Page excerpt Start Marker
Acted for the receivers and managers (PWC) of Centaur Mining, including in the sale of Centaur's prime nickel mine. The company had secured debts exceeding $650 million.
Acted for US noteholders on their exposure to Western Metals, and subsequently, for the receivers and managers (PricewaterhouseCoopers) of the Western Metals group. Western Metals was then the fourth largest mining company in Australia. Secured debts exceeded $390 million.
Acted for ANZ in the collapse of the Pasminco Group of Companies. The group was successfully restructured leading to the IPO of Zinifex in April 2004.
Advising Tokyo Gas on its acquisition of an equity interest in the A$5.5b Pluto LNG project from Woodside Energy Limited. We advised on the management and conduct of large scale due diligence, reviewed and drafted key project documentation. Minter Ellison also advised on FIRB issues, stamp duty and approvals and registration issues.
Advised to the State of Queensland on the A$6b restructure of the state-owned generation sector.
Page excerpt End Marker
Recorded data Start Marker
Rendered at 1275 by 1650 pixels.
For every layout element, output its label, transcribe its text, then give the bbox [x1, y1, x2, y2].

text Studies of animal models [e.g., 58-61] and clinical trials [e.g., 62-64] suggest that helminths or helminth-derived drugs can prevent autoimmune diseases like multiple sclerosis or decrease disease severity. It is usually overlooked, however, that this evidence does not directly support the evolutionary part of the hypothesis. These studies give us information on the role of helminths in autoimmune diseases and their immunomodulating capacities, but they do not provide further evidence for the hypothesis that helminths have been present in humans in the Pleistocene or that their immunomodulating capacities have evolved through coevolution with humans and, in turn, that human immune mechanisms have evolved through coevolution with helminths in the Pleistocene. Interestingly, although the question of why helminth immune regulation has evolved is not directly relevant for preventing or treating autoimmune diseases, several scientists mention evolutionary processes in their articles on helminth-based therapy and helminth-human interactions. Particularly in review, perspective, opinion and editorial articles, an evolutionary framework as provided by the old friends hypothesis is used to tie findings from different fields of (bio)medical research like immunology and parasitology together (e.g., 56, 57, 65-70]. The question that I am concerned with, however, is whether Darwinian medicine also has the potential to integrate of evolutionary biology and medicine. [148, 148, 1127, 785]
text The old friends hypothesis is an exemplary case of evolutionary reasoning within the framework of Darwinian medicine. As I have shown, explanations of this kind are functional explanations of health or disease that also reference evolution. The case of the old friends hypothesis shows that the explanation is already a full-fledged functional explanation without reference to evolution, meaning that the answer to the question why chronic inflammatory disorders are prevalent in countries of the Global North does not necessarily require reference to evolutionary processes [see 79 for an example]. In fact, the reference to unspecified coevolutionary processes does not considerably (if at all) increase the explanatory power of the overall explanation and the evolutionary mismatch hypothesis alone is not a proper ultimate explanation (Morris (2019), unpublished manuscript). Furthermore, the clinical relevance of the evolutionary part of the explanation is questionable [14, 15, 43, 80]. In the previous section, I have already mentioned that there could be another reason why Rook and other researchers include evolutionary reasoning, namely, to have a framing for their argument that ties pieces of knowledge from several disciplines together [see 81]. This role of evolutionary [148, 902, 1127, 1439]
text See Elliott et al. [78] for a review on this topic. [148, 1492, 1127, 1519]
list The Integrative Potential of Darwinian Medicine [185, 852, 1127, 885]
Recorded data End Marker
Exercises ▸
1/ From the list of legal matters, print the part that opens with the words containing "Acted for the" and closes with "exceeding $650 million.".
2/ Answer these questions using the list of legal matters:
(a) What amount did Centaur Mining's secured debts exceed?
(b) In what month and year did the IPO of Zinifex take place?
(c) What was the value of the Pluto LNG project?
The entries are separate material and are not connected to the list of legal matters.

Exercise answers ▸
1/
Acted for the receivers and managers (PWC) of Centaur Mining, including in the sale of Centaur's prime nickel mine. The company had secured debts exceeding $650 million.

2/
(a) $650 million
(b) April 2004
(c) A$5.5b